American writer and abolitionist (1808–1877)

Edmond Quincy V (1808–1877) was an American writer and abolitionist.

==Early life==
Edmund Quincy was born in Boston on February 1, 1808, the second son of Josiah Quincy III and Eliza Susan Morton Quincy. His siblings included, Josiah, Eliza, Abigail, Maria, Margaret, and Anna.

He was an abolitionist editor and also the author of a biography of his father, a romance, Wensley (1854), and The Haunted Adjutant and Other Stories (1885).

Quincy graduated from Phillips Academy, Andover, in 1823, and Harvard in 1827. In 1833, Quincy married Lucilla P. Parker after graduating from Harvard University.

== Career ==
In 1837, Quincy joined the Massachusetts Anti-Slavery Society and was corresponding secretary (1844–1853). He became a member of the American Anti-Slavery Society in 1838 and served as vice-president in 1853 and 1856–1859.

In 1839, he became an editor of The Abolitionist, one of the organs of the Massachusetts Anti-Slavery Society. From 1839 to 1856, he was a contributor to the Liberty Bell, edited by Maria Weston Chapman for the annual anti-slavery fairs.

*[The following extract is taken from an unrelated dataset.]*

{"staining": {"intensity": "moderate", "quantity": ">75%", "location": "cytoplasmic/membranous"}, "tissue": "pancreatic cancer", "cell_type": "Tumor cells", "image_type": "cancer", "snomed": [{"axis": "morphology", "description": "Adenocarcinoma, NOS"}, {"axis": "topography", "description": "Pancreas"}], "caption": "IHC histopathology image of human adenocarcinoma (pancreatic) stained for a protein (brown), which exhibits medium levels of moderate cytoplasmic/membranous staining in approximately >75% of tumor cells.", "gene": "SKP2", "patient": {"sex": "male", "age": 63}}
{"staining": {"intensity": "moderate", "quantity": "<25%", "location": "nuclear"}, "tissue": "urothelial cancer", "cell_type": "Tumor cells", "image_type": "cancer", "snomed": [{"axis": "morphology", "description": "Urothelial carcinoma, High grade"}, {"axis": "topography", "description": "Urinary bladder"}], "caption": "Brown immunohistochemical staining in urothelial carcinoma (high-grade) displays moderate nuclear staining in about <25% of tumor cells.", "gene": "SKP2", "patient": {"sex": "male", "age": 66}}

In 1844, he became an editor of the National Anti-Slavery Standard, the organ of the American Anti-Slavery Society. He also edited The Liberator when William Lloyd Garrison was absent (e.g. in 1843, 1846 and 1847).

Quincy was also active in the Non-Resistance Society which condemned the use of force in resisting evil, renounced allegiance to human government, and because of the anti-slavery cause, favored non-union with the American South. He, along Chapman and Garrison, published the Non-Resistant (1839–1840), which lasted only two years.

In 1870, he was elected as a member of the American Philosophical Society.

He was elected a member of the American Antiquarian Society in 1875.

== Death ==
He died in Dedham, Massachusetts on May 17, 1877.